Au nord de la Toscane, deux villes, Parme et Plaisance, avaient été démembrées, en 1545, de l'état romain et érigées en principauté par le pape Paul III en faveur de Farnèse son fils. Le nouvel état, malgré le scandale attaché à sa fondation, subsista comme fief héréditaire concédé par l'église jusqu'à l'extinction de la maison de Farnèse, en 1731.

Le règne de Charles-Quint est l'époque d'une régénération politique de l'ordre illustre de Saint-Jean de Jérusalem; dépouillés de l'île de Rhodes par Soliman-le-Grand, ses membres avaient trouvé un réfuge à Viterbe, dans les états, romains. L'empereur leur concéda, en 1530, l'île de Malthe à titre de fief noble, franc et libre de la couronne des DeuxSiciles (2). Dans ce séjour, l'ordre peut être considéré comme un nouvel état qui vient encore ajouter à la bizarre diversité des principautés italiennes.

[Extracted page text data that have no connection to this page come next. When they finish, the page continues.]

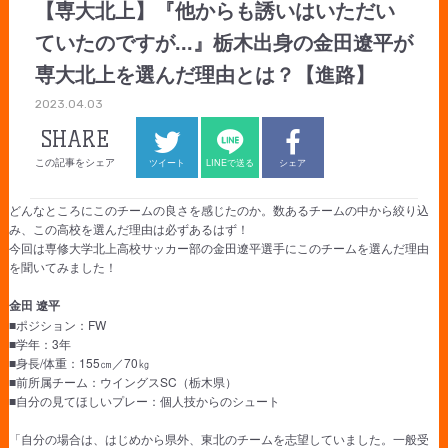
【専大北上】『他からも誘いはいただい
ていたのですが...』栃木出身の金田遼平が
専大北上を選んだ理由とは？【進路】
2023.04.03
SHARE
この記事をシェア
ツイート
LINEで送る
シェア
どんなところにこのチームの良さを感じたのか。数あるチームの中から絞り込
み、この高校を選んだ理由は必ずあるはず！
今回は専修大学北上高校サッカー部の金田遼平選手にこのチームを選んだ理由
を聞いてみました！
金田 遼平
■ポジション：FW
■学年：3年
■身長/体重：155㎝／70㎏
■前所属チーム：ウイングスSC（栃木県）
■自分の見てほしいプレー：個人技からのシュート
「自分の場合は、はじめから県外、東北のチームを志望していました。一般受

L'époque précédente a vu grandir Venise, et Gênes succomber; c'est le contraire que nous présente l'époque actuelle. Le génie d'André Doria chasse les Français des rives liguriennes en 1528. L'indépendance est glorieusement reconquise. Douze personnes, choisies par les conseils de celui à qui l'on vient de décerner le titre de Père de la patrie, organisent un nouveau gouvernement. Les fonctions du doge dureront deux ans; on dresse des listes des familles qui pourront aspirer à faire partie du grand conseil; on prend toutes les précautions susceptibles d'empêcher le retour des trou

(1) Lunig, code diplom. ital., tom. I..

(2) L'abbé de Vertot, hist. de Malthe, tom. III.